### Study text
==========
Correlation between protein changes
The correlation between protein changes indicates a coordinated regulation of the proteins in fat metabolism as shown in Table 3. Changes in CPT1a were negatively correlated with changes in PLINB (P < 0·05) in South Asians and in the combined group, whereas changes in HADH were positively correlated with changes in PLINA in South Asians (P < 0·05), Caucasians (P < 0·05) and the combined group (P < 0·01). Changes in HADH were positively correlated with changes in LPL in the combined group (P < 0·05) and with changes in marker of FA handling FABP4 in South Asians (P < 0·05).
Table 3. Spearman’s rho correlation coefficients of the changes in protein levels with each other (South Asians n 10, Caucasians n 10)
FA, fatty acids; CPT1a, carnitine palmitoyl-transferase 1α; HADH, short-chain 3-hydroxyacyl-CoA dehydrogenase; ATGL, adipose TAG lipase; PLINA, perilipin A; PLINB, perilipin B; LPL, lipoprotein lipase; FABP4, fatty acid binding protein; SA, South Asian; Cau, Caucasian.
* P < 0·05, ** P < 0·01
In Caucasians, changes in PLINA were positively correlated with changes in PLINB (P < 0·05). In addition, changes in PLINA were positively correlated with changes in LPL in South Asians (P < 0·05), Caucasians (P < 0·05) and the combined group (P < 0·01). Changes in PLINB were also shown to be positively correlated with changes in LPL in Caucasians (P < 0·05), whereas in South Asians, PLINB was positively correlated with changes in FABP4 (P < 0·05).
Correlation between baseline proteins and adiposity measures
Correlations between proteins at baseline with adiposity measures were only found in Caucasians (Table 4). In this regard, baseline HADH was negatively correlated (P < 0·05) with BMI, body fat percentage, absolute FM, FM index, FM:FFM ratio, waist circumference and hip circumference. Baseline ATGL was negatively correlated (P < 0·05) with all adiposity measures mentioned above except with hip circumference, whereas baseline FABP was negatively correlated (P < 0·05) with absolute FM.
Table 4. Spearman’s rho correlation coefficients between baseline proteins and adiposity measures (South Asians n 10, Caucasians n 10)
FM, fat mass; FFM, fat-free mass; SA, South Asian; Cau, Caucasian; CPT1a, carnitine palmitoyl-transferase 1α; HADH, short-chain 3-hydroxyacyl-CoA dehydrogenase; FA, fatty acids; ATGL, adipose TAG lipase; PLINA, perilipin A; PLINB, perilipin B; LPL, lipoprotein lipase; FABP4, fatty acid binding protein.
* P < 0·05.
Discussion
Our study demonstrated that the response to OHFD varied largely between individuals among both South Asian men and Caucasian men. In addition, proteins involved in mitochondrial β-oxidation changed significantly with diet. HADH level was decreased in both ethnicities, whereas CPT1a was decreased in South Asians and increased in Caucasians. The decrease in HADH was greater in Caucasians; however, the HADH level at baseline and after intervention was relatively higher in Caucasians. PLINA did not change with diet, although there was an indication towards a decrease and the decrease differed between ethnicities. The level of PLINA at baseline and after intervention was relatively higher in South Asians. Other proteins were unaffected by diet, and no ethnic difference was found.
==========
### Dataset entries

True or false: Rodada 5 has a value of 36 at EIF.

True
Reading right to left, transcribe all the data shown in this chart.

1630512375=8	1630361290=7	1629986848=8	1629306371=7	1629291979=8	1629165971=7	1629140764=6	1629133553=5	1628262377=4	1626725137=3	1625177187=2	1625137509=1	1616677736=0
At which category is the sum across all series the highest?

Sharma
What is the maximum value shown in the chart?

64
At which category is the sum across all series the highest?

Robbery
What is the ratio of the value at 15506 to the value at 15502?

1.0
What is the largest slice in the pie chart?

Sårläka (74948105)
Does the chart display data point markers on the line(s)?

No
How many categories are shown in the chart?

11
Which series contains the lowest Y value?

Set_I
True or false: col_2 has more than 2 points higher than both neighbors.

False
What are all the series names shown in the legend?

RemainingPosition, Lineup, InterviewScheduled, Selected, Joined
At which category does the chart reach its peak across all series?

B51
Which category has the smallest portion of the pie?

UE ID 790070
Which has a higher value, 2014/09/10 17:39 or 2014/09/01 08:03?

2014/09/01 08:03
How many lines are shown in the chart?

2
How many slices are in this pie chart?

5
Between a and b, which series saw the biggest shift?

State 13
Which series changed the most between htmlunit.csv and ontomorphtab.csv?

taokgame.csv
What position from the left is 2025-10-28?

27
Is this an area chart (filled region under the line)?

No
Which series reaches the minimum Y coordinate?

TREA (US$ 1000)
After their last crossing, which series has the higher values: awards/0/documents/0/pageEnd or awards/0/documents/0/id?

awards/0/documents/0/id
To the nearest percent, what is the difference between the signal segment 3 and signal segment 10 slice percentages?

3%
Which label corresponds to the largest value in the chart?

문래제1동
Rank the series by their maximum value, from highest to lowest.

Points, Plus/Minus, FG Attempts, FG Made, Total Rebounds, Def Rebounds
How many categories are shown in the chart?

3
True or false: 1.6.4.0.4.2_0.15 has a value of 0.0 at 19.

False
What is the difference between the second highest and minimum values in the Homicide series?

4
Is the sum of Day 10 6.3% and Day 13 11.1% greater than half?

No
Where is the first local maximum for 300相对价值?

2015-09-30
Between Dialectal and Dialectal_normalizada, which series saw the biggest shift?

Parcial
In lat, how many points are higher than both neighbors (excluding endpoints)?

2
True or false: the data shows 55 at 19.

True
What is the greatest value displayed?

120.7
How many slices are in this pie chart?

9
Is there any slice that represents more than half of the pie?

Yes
==========
### Task to carry out
Transcribe the passage of the protein correlation text from "Correlation between baseline" to "measures (South Asians n 10, Caucasians n 10)" word for word.

### Completed exercise
Correlation between baseline proteins and adiposity measures
Correlations between proteins at baseline with adiposity measures were only found in Caucasians (Table 4). In this regard, baseline HADH was negatively correlated (P < 0·05) with BMI, body fat percentage, absolute FM, FM index, FM:FFM ratio, waist circumference and hip circumference. Baseline ATGL was negatively correlated (P < 0·05) with all adiposity measures mentioned above except with hip circumference, whereas baseline FABP was negatively correlated (P < 0·05) with absolute FM.
Table 4. Spearman’s rho correlation coefficients between baseline proteins and adiposity measures (South Asians n 10, Caucasians n 10)